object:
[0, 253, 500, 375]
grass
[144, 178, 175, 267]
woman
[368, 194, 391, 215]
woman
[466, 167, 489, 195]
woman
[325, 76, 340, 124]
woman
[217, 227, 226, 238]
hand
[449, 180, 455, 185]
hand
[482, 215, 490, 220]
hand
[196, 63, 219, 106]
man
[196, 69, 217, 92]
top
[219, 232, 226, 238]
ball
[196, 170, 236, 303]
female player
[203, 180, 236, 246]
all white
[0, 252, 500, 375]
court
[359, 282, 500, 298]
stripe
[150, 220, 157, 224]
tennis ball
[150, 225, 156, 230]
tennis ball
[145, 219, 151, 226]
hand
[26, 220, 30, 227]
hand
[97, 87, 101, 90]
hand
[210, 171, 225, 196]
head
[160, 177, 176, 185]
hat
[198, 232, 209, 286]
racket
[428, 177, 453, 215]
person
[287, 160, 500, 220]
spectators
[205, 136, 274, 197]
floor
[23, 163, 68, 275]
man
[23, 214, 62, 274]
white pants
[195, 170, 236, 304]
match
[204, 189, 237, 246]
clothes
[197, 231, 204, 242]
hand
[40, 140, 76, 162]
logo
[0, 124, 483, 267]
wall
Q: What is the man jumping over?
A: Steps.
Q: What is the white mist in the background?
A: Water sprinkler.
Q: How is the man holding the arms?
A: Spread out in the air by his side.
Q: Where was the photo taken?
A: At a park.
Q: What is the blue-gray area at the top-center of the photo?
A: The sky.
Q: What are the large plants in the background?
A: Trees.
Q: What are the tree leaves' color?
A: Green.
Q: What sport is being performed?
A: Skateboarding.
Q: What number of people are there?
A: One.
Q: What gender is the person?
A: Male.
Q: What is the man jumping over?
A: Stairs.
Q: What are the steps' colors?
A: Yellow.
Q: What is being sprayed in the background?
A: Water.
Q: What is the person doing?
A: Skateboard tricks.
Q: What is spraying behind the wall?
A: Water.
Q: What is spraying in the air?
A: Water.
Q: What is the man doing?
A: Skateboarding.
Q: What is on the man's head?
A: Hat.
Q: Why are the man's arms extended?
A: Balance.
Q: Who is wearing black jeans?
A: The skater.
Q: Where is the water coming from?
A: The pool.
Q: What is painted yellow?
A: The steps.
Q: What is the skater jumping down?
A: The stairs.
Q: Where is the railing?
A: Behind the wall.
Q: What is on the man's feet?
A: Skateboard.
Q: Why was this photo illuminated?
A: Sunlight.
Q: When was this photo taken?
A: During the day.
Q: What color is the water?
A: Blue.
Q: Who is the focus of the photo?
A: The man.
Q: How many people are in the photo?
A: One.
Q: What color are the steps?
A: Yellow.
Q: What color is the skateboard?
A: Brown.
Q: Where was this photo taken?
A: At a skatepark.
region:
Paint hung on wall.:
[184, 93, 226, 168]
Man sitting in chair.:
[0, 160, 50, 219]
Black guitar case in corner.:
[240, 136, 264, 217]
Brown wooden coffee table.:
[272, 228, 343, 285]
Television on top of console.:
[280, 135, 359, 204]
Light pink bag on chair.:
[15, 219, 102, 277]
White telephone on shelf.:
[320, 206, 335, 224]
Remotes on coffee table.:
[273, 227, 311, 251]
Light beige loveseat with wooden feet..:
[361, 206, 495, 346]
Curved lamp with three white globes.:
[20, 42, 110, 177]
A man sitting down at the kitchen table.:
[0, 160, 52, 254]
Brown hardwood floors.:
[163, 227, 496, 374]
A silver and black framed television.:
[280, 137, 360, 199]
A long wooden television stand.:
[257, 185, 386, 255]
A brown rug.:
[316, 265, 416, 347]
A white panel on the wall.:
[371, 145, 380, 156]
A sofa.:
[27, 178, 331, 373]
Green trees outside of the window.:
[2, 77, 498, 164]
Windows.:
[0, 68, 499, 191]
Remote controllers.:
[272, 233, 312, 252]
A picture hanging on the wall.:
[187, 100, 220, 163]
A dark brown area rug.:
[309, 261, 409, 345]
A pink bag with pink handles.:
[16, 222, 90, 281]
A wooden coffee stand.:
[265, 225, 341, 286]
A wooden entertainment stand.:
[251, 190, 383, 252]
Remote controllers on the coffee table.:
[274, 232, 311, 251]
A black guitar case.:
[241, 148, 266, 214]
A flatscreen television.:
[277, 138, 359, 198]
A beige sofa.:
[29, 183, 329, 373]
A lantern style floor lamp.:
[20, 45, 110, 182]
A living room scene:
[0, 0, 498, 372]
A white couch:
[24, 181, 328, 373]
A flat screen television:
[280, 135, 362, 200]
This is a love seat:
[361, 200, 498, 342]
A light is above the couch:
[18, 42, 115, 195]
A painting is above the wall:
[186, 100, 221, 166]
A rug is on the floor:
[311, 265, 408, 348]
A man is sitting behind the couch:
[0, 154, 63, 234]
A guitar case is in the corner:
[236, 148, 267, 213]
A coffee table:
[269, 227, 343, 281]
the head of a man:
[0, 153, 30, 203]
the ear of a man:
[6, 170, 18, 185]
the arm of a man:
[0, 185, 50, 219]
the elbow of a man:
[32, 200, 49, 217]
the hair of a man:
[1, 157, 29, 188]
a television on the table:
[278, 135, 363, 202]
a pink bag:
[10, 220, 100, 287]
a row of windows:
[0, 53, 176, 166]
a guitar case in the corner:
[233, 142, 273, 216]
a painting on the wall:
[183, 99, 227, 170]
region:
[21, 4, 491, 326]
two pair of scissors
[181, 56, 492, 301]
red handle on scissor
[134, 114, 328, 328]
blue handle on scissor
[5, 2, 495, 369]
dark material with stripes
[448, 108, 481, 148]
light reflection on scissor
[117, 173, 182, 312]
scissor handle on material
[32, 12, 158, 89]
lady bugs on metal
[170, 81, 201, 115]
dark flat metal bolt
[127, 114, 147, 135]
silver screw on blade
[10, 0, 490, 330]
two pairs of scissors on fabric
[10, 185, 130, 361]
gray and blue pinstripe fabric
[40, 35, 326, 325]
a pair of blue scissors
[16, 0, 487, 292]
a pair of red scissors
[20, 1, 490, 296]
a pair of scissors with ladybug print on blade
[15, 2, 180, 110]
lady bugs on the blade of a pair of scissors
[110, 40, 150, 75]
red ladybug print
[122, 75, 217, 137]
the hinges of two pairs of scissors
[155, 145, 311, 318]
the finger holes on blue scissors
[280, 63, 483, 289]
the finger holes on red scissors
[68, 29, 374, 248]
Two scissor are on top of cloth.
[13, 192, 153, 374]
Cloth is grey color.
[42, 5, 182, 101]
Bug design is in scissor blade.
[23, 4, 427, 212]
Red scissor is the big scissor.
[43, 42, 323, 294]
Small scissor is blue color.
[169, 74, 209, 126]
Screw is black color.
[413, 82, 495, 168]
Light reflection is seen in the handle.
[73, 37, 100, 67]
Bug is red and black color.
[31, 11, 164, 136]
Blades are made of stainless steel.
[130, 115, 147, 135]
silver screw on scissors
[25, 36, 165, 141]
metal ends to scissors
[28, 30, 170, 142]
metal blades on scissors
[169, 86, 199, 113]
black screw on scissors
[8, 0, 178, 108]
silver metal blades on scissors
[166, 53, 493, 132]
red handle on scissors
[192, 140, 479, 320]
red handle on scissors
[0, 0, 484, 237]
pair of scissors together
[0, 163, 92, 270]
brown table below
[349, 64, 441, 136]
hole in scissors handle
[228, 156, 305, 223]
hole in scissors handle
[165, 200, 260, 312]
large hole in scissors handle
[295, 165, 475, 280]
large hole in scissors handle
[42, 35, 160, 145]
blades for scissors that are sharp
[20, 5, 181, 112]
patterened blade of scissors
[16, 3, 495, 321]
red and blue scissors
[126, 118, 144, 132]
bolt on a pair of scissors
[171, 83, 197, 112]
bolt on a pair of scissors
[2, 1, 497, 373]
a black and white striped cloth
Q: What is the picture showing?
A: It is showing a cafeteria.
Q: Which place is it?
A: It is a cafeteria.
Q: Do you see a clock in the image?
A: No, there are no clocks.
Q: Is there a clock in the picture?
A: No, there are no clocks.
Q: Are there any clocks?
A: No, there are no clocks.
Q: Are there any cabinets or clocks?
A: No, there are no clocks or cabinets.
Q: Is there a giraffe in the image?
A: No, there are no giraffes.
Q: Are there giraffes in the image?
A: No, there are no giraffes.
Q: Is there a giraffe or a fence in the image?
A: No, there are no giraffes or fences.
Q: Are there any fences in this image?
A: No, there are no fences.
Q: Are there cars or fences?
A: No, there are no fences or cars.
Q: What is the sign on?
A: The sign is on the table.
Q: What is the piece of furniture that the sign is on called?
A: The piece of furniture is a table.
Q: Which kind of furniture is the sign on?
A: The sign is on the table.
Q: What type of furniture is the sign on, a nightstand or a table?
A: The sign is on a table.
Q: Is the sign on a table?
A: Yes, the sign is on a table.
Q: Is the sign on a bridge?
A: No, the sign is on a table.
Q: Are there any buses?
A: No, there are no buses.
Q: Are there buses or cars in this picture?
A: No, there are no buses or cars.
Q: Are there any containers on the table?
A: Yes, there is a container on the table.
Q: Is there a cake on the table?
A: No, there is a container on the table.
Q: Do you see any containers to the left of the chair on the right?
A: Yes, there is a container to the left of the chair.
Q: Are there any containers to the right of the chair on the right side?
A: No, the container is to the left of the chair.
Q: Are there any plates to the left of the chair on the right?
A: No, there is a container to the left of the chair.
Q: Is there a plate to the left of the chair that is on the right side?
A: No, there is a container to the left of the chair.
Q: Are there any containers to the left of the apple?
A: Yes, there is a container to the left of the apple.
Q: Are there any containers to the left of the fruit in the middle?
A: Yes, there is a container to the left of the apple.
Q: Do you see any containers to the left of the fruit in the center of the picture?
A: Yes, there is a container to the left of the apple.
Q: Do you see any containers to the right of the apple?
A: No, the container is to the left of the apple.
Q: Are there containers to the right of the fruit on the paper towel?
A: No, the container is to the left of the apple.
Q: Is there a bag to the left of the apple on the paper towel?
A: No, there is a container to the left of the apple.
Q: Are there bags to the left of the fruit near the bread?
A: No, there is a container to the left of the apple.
********
ACTIVITY: Return every line from the one containing "[23, 4, 427, 212]" down to the one containing "patterened blade of scissors", both of those included, copied character for character.

RESULT FOR THIS EXERCISE:
[23, 4, 427, 212]
Red scissor is the big scissor.
[43, 42, 323, 294]
Small scissor is blue color.
[169, 74, 209, 126]
Screw is black color.
[413, 82, 495, 168]
Light reflection is seen in the handle.
[73, 37, 100, 67]
Bug is red and black color.
[31, 11, 164, 136]
Blades are made of stainless steel.
[130, 115, 147, 135]
silver screw on scissors
[25, 36, 165, 141]
metal ends to scissors
[28, 30, 170, 142]
metal blades on scissors
[169, 86, 199, 113]
black screw on scissors
[8, 0, 178, 108]
silver metal blades on scissors
[166, 53, 493, 132]
red handle on scissors
[192, 140, 479, 320]
red handle on scissors
[0, 0, 484, 237]
pair of scissors together
[0, 163, 92, 270]
brown table below
[349, 64, 441, 136]
hole in scissors handle
[228, 156, 305, 223]
hole in scissors handle
[165, 200, 260, 312]
large hole in scissors handle
[295, 165, 475, 280]
large hole in scissors handle
[42, 35, 160, 145]
blades for scissors that are sharp
[20, 5, 181, 112]
patterened blade of scissors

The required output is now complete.